● **Exercise brief**: In the post about the couch below, write out word for word the passage starting with "In Loving Memory" and going on through "value that item.".

● **Quoted passage**:
(begin)

In Loving Memory of My Couch

 I got my first apartment when I was 19 years old. I had none of my own furniture at the time so I got an Ashley Furniture credit card (four years, zero interest) and hit up IKEA for the rest. This was the beginning of me having my own stuff. I’ve been called a hoarder for years and I might be… but I’ve worked damn hard for my money and if I choose to spend it on something, I value that item. 


I am too stuck up to sleep on a used mattress or sit on someone’s used couch. I mean, seriously. Gross. I know what happens on my couch and mattress so I can only imagine what happens on someone else’s (...grow up). Those were both somewhat pricey investments. I can tell you that the $600 couch I got (that was black velvet material and oh so squishy) moved into that apartment, and then moved four additional times over seven years. It didn’t really look like it belonged in any of my apartments after the first, but I still loved and cared for it. 


WHY am I talking to you about a couch!? WELL because I just sold that couch. For $80. And after seven beautiful years together, it’s gone. I cried. I loved her but it was time to move on and get something that was bigger, more comfortable and not black velvet. 


Mind you I purchased a very soft black bunny rabbit because he matched that couch perfectly.


Sidenote: Carl is looking for a new home. He is mostly litterbox trained and very soft however he does NOT like being touched (held, pet, looked at) which makes him a bummer of a pet. But he does need space to hop and stuff so if you know anyone who is interested and doesn’t have a dog that would eat him, he would love to come live with them. He is fo free and will come with all of his belongings.

(end)

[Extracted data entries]
(begin)

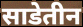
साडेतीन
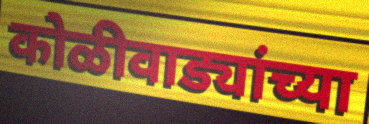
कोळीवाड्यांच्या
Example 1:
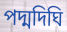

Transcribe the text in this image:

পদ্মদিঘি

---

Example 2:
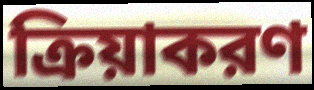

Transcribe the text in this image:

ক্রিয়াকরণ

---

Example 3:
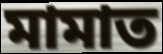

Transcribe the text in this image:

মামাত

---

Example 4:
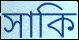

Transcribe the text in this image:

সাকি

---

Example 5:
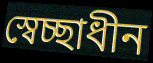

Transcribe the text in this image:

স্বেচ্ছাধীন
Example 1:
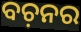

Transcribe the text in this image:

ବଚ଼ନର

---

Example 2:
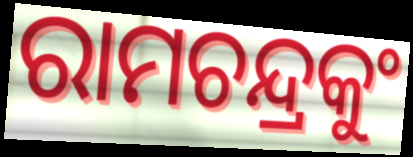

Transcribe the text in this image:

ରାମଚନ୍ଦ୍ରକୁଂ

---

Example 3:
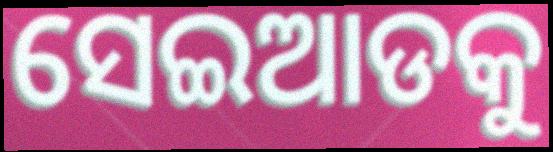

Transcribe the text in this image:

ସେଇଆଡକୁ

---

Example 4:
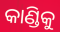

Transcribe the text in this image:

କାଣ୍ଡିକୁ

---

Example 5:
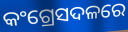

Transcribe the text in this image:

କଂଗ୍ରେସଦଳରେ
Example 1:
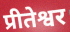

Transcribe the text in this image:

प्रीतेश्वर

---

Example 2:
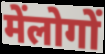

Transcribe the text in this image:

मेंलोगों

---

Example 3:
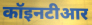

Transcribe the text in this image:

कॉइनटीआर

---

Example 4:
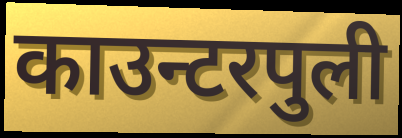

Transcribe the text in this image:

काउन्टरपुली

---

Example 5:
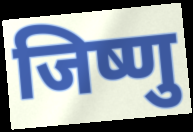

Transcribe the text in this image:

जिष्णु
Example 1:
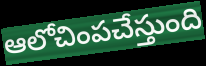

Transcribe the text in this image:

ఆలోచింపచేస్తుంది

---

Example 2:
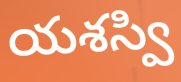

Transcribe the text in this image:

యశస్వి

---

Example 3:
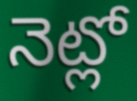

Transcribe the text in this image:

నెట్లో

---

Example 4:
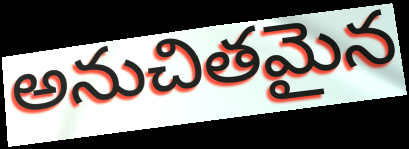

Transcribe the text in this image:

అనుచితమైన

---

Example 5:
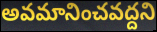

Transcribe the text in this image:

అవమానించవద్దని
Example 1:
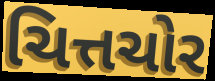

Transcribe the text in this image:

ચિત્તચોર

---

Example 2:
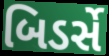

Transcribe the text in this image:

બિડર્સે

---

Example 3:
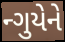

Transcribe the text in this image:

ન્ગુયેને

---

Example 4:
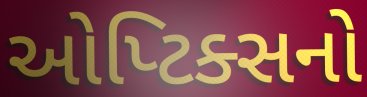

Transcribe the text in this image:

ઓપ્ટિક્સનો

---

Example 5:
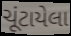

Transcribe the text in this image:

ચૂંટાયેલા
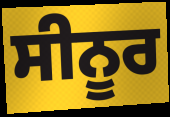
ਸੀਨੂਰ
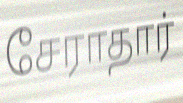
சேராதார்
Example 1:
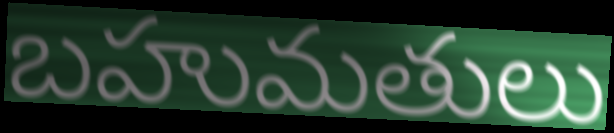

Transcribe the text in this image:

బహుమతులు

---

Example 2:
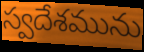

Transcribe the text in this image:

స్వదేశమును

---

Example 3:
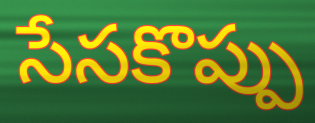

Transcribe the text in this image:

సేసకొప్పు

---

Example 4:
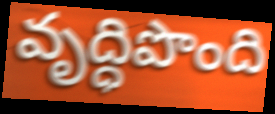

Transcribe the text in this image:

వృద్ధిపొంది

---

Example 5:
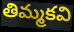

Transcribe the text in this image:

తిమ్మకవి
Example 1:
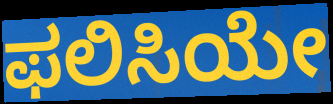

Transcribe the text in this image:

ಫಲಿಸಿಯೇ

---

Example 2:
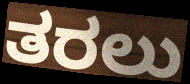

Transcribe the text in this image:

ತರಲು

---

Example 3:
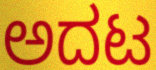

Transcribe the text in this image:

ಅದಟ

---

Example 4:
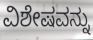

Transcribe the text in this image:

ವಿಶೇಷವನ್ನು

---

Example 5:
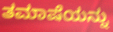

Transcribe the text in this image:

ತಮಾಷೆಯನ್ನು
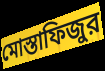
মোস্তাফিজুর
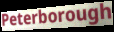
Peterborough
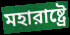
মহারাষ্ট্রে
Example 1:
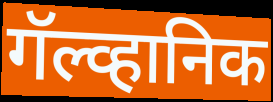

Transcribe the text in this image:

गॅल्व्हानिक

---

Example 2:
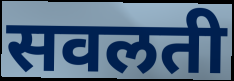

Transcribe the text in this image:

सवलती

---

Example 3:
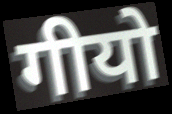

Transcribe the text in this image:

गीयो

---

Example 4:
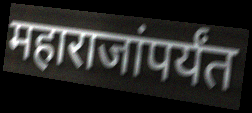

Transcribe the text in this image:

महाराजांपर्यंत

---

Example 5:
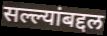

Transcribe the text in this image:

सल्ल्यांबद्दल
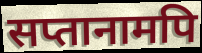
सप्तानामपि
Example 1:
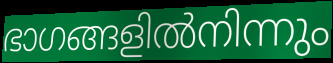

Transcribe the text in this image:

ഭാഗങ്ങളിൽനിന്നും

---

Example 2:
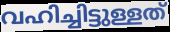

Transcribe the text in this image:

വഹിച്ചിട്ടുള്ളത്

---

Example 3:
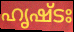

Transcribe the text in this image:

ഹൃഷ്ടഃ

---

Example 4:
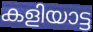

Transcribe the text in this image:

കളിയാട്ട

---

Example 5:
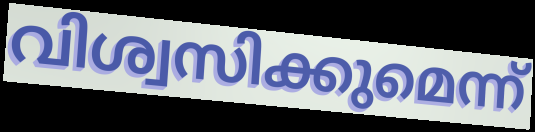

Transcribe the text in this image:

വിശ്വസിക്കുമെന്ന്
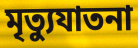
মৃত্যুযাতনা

(end)

● **Exercise result**:
In Loving Memory of My Couch

 I got my first apartment when I was 19 years old. I had none of my own furniture at the time so I got an Ashley Furniture credit card (four years, zero interest) and hit up IKEA for the rest. This was the beginning of me having my own stuff. I’ve been called a hoarder for years and I might be… but I’ve worked damn hard for my money and if I choose to spend it on something, I value that item.